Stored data
═══
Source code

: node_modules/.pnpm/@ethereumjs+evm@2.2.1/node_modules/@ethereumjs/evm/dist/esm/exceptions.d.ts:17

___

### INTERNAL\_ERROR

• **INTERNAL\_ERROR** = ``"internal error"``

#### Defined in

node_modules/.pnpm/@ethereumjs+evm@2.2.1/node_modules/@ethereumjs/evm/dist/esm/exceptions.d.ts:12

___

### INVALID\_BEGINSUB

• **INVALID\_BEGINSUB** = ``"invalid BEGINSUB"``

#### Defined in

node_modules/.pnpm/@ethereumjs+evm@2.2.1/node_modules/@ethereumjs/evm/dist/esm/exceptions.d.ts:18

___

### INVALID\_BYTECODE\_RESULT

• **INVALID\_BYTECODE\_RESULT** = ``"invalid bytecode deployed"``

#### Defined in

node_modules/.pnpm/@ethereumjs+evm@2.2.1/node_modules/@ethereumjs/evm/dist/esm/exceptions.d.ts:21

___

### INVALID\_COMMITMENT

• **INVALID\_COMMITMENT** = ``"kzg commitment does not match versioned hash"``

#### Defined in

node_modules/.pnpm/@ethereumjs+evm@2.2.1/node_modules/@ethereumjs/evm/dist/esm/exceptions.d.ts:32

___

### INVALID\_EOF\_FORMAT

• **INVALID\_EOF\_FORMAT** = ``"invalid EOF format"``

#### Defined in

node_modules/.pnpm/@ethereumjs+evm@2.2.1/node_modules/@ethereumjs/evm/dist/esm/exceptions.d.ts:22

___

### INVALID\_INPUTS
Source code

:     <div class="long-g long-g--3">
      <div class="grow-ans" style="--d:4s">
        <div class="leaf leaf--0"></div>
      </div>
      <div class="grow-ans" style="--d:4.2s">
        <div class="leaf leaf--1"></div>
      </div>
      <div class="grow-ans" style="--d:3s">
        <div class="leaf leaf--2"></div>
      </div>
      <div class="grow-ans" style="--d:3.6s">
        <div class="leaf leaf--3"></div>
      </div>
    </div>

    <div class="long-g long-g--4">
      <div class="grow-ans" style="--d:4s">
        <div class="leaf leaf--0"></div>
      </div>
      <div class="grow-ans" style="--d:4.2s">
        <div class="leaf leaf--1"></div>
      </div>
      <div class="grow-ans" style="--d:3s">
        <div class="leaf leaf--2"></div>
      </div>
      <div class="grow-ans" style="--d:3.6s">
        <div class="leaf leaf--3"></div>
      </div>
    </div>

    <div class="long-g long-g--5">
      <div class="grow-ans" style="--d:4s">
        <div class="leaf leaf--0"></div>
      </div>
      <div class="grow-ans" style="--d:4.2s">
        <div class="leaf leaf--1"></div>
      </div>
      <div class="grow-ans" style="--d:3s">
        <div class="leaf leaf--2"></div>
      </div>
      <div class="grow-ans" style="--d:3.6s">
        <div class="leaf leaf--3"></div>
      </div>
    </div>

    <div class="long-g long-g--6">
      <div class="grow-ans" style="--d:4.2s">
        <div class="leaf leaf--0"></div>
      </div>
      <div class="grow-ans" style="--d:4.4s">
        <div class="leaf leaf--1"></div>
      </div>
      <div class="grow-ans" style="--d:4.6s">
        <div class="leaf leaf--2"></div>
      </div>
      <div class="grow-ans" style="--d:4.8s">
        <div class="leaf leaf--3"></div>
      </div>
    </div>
═══
Each of the records is to be repeated word for word.

(REPLY TO THE TASK)
Source code

: node_modules/.pnpm/@ethereumjs+evm@2.2.1/node_modules/@ethereumjs/evm/dist/esm/exceptions.d.ts:17

___

### INTERNAL\_ERROR

• **INTERNAL\_ERROR** = ``"internal error"``

#### Defined in

node_modules/.pnpm/@ethereumjs+evm@2.2.1/node_modules/@ethereumjs/evm/dist/esm/exceptions.d.ts:12

___

### INVALID\_BEGINSUB

• **INVALID\_BEGINSUB** = ``"invalid BEGINSUB"``

#### Defined in

node_modules/.pnpm/@ethereumjs+evm@2.2.1/node_modules/@ethereumjs/evm/dist/esm/exceptions.d.ts:18

___

### INVALID\_BYTECODE\_RESULT

• **INVALID\_BYTECODE\_RESULT** = ``"invalid bytecode deployed"``

#### Defined in

node_modules/.pnpm/@ethereumjs+evm@2.2.1/node_modules/@ethereumjs/evm/dist/esm/exceptions.d.ts:21

___

### INVALID\_COMMITMENT

• **INVALID\_COMMITMENT** = ``"kzg commitment does not match versioned hash"``

#### Defined in

node_modules/.pnpm/@ethereumjs+evm@2.2.1/node_modules/@ethereumjs/evm/dist/esm/exceptions.d.ts:32

___

### INVALID\_EOF\_FORMAT

• **INVALID\_EOF\_FORMAT** = ``"invalid EOF format"``

#### Defined in

node_modules/.pnpm/@ethereumjs+evm@2.2.1/node_modules/@ethereumjs/evm/dist/esm/exceptions.d.ts:22

___

### INVALID\_INPUTS
Source code

:     <div class="long-g long-g--3">
      <div class="grow-ans" style="--d:4s">
        <div class="leaf leaf--0"></div>
      </div>
      <div class="grow-ans" style="--d:4.2s">
        <div class="leaf leaf--1"></div>
      </div>
      <div class="grow-ans" style="--d:3s">
        <div class="leaf leaf--2"></div>
      </div>
      <div class="grow-ans" style="--d:3.6s">
        <div class="leaf leaf--3"></div>
      </div>
    </div>

    <div class="long-g long-g--4">
      <div class="grow-ans" style="--d:4s">
        <div class="leaf leaf--0"></div>
      </div>
      <div class="grow-ans" style="--d:4.2s">
        <div class="leaf leaf--1"></div>
      </div>
      <div class="grow-ans" style="--d:3s">
        <div class="leaf leaf--2"></div>
      </div>
      <div class="grow-ans" style="--d:3.6s">
        <div class="leaf leaf--3"></div>
      </div>
    </div>

    <div class="long-g long-g--5">
      <div class="grow-ans" style="--d:4s">
        <div class="leaf leaf--0"></div>
      </div>
      <div class="grow-ans" style="--d:4.2s">
        <div class="leaf leaf--1"></div>
      </div>
      <div class="grow-ans" style="--d:3s">
        <div class="leaf leaf--2"></div>
      </div>
      <div class="grow-ans" style="--d:3.6s">
        <div class="leaf leaf--3"></div>
      </div>
    </div>

    <div class="long-g long-g--6">
      <div class="grow-ans" style="--d:4.2s">
        <div class="leaf leaf--0"></div>
      </div>
      <div class="grow-ans" style="--d:4.4s">
        <div class="leaf leaf--1"></div>
      </div>
      <div class="grow-ans" style="--d:4.6s">
        <div class="leaf leaf--2"></div>
      </div>
      <div class="grow-ans" style="--d:4.8s">
        <div class="leaf leaf--3"></div>
      </div>
    </div>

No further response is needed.